TASK GOAL —
Compute how many lines in the data below hold the word "label", then report that number with nothing else.

DATA FOR REVIEW —
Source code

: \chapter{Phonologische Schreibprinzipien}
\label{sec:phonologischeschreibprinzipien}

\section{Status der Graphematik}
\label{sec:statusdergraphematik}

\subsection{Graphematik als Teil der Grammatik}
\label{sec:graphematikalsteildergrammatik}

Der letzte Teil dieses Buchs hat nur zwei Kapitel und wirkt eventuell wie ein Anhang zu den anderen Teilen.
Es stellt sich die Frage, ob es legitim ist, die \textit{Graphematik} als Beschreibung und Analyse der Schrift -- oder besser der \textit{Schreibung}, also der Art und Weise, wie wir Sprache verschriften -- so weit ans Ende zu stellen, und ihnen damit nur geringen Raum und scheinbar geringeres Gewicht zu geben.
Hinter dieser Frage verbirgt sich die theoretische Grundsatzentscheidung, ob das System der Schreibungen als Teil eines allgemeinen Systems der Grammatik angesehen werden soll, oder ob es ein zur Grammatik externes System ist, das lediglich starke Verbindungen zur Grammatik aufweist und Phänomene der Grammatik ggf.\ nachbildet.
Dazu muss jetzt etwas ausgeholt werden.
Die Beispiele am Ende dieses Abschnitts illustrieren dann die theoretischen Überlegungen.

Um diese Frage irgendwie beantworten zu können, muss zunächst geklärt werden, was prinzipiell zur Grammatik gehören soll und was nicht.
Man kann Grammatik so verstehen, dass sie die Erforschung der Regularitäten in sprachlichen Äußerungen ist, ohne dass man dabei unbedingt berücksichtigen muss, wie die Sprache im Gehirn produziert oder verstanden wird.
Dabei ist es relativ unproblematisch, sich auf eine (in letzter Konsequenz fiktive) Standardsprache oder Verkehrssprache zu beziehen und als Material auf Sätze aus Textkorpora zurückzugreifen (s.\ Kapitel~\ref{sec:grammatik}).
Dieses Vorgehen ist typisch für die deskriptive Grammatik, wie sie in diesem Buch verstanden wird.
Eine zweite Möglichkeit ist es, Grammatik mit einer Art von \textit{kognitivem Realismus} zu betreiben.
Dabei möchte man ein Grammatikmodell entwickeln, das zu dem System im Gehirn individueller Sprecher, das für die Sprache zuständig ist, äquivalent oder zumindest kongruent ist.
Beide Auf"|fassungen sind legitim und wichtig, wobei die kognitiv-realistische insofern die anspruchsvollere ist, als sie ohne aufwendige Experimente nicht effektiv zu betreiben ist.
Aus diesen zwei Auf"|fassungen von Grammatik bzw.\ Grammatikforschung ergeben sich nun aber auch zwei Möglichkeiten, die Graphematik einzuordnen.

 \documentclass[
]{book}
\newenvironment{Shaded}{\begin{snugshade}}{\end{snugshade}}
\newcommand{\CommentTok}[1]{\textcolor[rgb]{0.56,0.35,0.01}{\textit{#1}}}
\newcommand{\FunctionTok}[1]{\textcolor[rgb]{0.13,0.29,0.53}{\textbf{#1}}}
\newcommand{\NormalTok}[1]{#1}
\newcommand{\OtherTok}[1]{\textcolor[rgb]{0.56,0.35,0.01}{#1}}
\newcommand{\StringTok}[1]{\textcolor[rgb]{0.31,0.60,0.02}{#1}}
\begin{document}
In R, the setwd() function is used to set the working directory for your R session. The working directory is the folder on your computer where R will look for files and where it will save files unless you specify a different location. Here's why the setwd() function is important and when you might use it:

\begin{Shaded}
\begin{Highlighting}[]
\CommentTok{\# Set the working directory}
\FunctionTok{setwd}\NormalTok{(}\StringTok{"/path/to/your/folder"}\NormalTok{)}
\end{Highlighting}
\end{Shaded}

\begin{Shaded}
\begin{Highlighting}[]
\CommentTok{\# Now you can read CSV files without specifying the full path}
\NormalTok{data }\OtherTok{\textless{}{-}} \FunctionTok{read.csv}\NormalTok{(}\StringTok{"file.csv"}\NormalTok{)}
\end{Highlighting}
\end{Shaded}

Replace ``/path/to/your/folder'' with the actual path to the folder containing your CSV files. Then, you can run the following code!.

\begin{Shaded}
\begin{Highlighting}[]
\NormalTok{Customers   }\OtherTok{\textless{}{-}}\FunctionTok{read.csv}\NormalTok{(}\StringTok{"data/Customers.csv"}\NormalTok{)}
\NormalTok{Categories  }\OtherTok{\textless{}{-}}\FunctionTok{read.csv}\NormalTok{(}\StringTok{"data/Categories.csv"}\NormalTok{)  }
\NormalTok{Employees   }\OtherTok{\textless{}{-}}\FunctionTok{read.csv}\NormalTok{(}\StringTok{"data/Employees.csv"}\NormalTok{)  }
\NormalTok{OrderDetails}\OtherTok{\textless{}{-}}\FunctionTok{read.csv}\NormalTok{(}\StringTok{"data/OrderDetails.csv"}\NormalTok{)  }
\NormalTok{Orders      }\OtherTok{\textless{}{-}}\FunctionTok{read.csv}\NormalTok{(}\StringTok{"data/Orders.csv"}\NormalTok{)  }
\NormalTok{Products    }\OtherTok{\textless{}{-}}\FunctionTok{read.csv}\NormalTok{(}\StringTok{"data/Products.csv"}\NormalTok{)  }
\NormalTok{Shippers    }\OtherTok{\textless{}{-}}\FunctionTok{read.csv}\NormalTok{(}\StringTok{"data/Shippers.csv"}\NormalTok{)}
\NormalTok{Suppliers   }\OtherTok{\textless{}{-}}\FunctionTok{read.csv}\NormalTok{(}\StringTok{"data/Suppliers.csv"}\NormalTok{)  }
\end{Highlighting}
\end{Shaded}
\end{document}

EXERCISE RESPONSE —
3